In March both the New York Times and Germany's Der Spiegel reported that the NSA has been spying on the company via so-called "back doors" into the company's servers in Shenzhen, China. Xu addressed those reports this week during a Huawei analyst conference.

"On the NSA ... it does not have a big impact on business growth," Xu said, according to Reuters. "But it has an impact on workloads, in communicating with and persuading current industry stakeholders (that products are secure), and that's more tiresome."

The surveillance activities were included in NSA documents provided by former agency contractor Edward Snowden. Via the operation called "Shotgiant," which began in 2007 and made major inroads into Huawei's servers during 2010, the NSA gleaned sensitive information about Huawei's technology and even monitored communications of the company's top executives, including its founder, Ren Zhengfei.

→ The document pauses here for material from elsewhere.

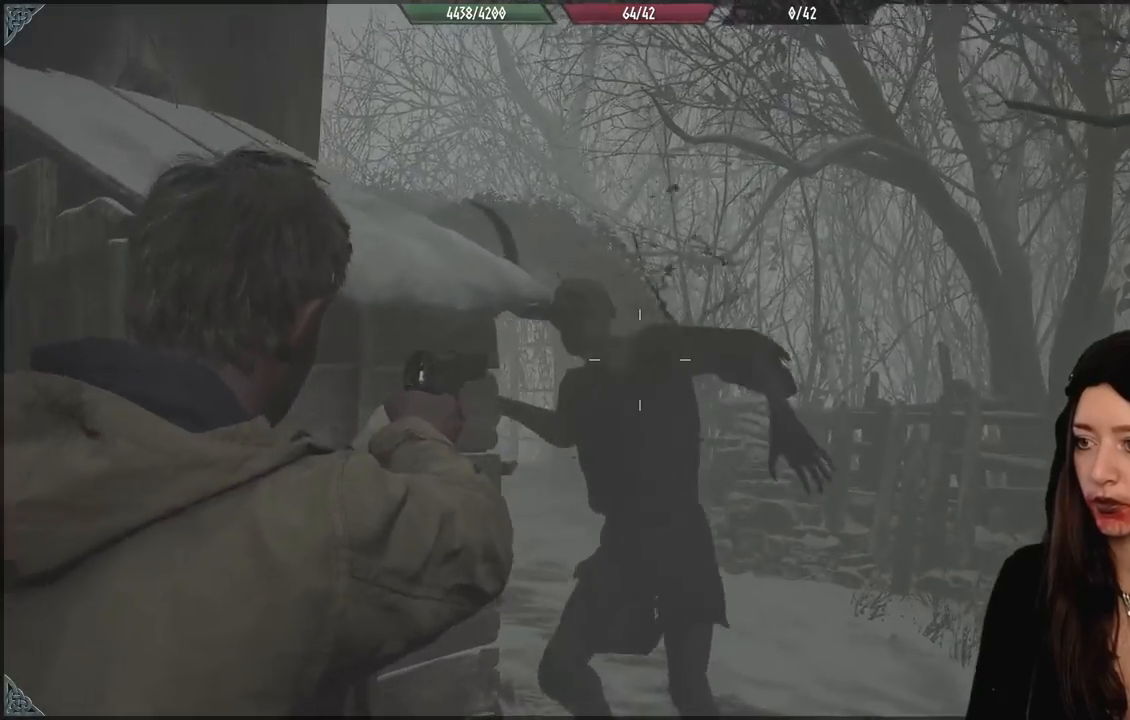
{"dt_ms": 1000, "buttons": [], "left_stick": "up", "right_stick": "left", "events": [[50, "L2", "up"], [50, "left_stick", "up-right"], [67, "right_stick", "down-right"], [133, "L3", "down"], [167, "left_stick", "up"], [300, "right_stick", "center"], [317, "L3", "up"], [983, "right_stick", "left"]]}
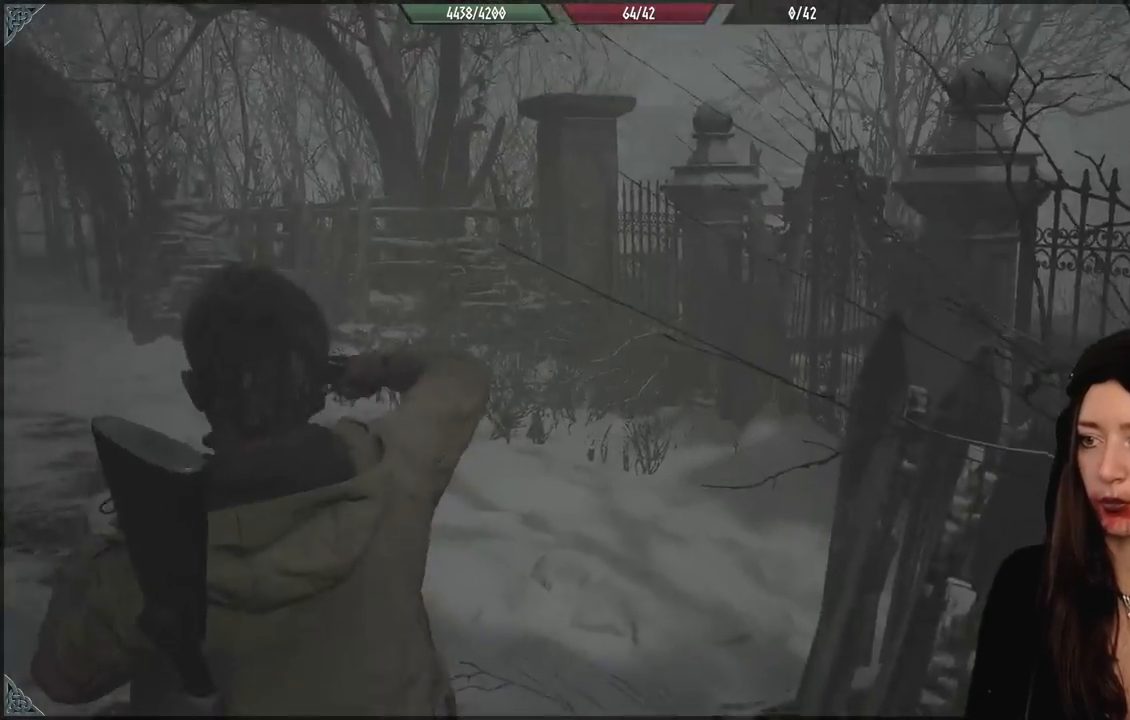
{"dt_ms": 500, "buttons": [], "left_stick": "up-right", "right_stick": "center", "events": [[300, "L3", "down"], [417, "right_stick", "center"], [500, "L3", "up"], [500, "left_stick", "up-right"]]}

According to documents, the NSA also intended to use the information it gained about Huawei's technology, which included product source codes, to exploit Huawei equipment wherever it was deployed--whether in nations considered allies or others that avoided U.S. products--by conducting espionage and even offensive cyber-operations if ordered by the president. The irony, of course, is that U.S. officials have long suspected, but never offered definitive proof, that Huawei has ties to the Chinese government or military, and the company's products could be used as vehicle for espionage against the U.S. Huawei has denied those claims.

Since the Snowden revelations began last year, some U.S.-based multinational companies, including network gear makers, have seen their businesses suffer after the Chinese government pressured domestic firms to avoid purchasing U.S. products.

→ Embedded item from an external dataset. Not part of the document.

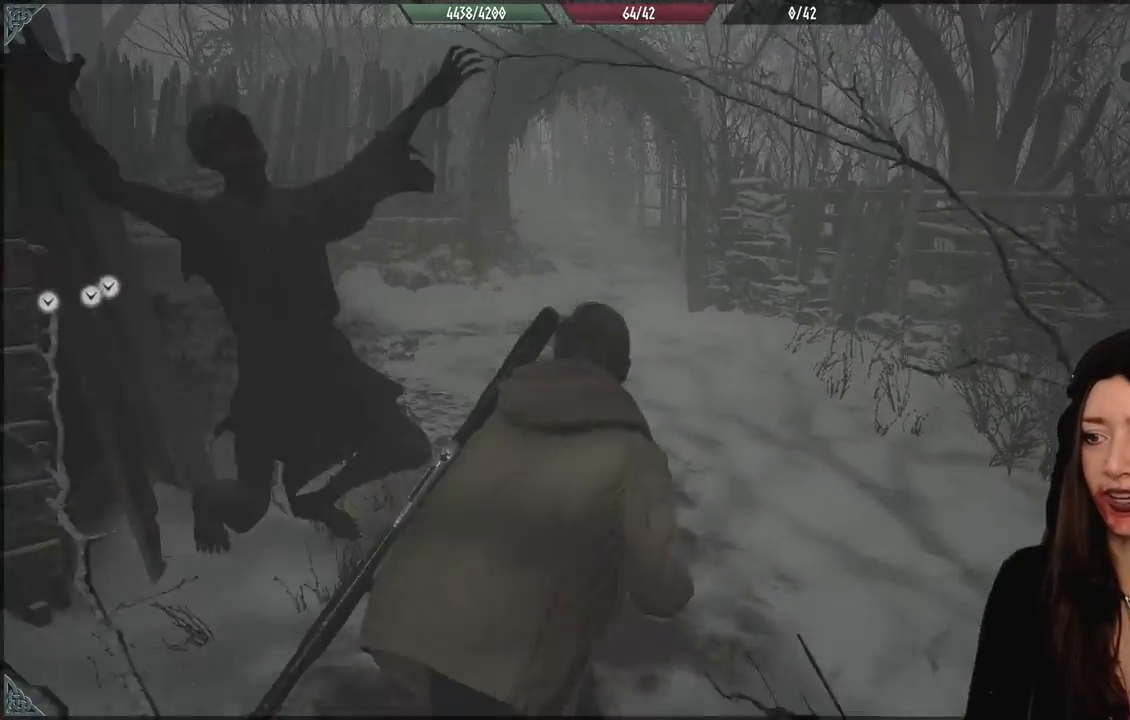
{"dt_ms": 500, "buttons": [], "left_stick": "up-right", "right_stick": "left", "events": [[117, "right_stick", "center"], [450, "right_stick", "left"]]}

At Huawei's analyst conference, Xu also revealed that when Ren steps down as permanent CEO the company will be run by a team of executives, not a single person. "I can clearly tell everyone here that in the future the successor to Mr. Ren will not just be one person," Xu said, though he did not say when the new management structure would be put in place.

Since 2011 Xu, Guo Ping and Ken Hu have taken six-month turns as acting Huawei CEO, though Ren remains the company's permanent CEO. According to the Wall Street Journal, Huawei has said Ren has the right to veto decisions made by the company's board, but Huawei board member Chen Lifang told the Journal in an interview last year that Ren had never exercised the veto right.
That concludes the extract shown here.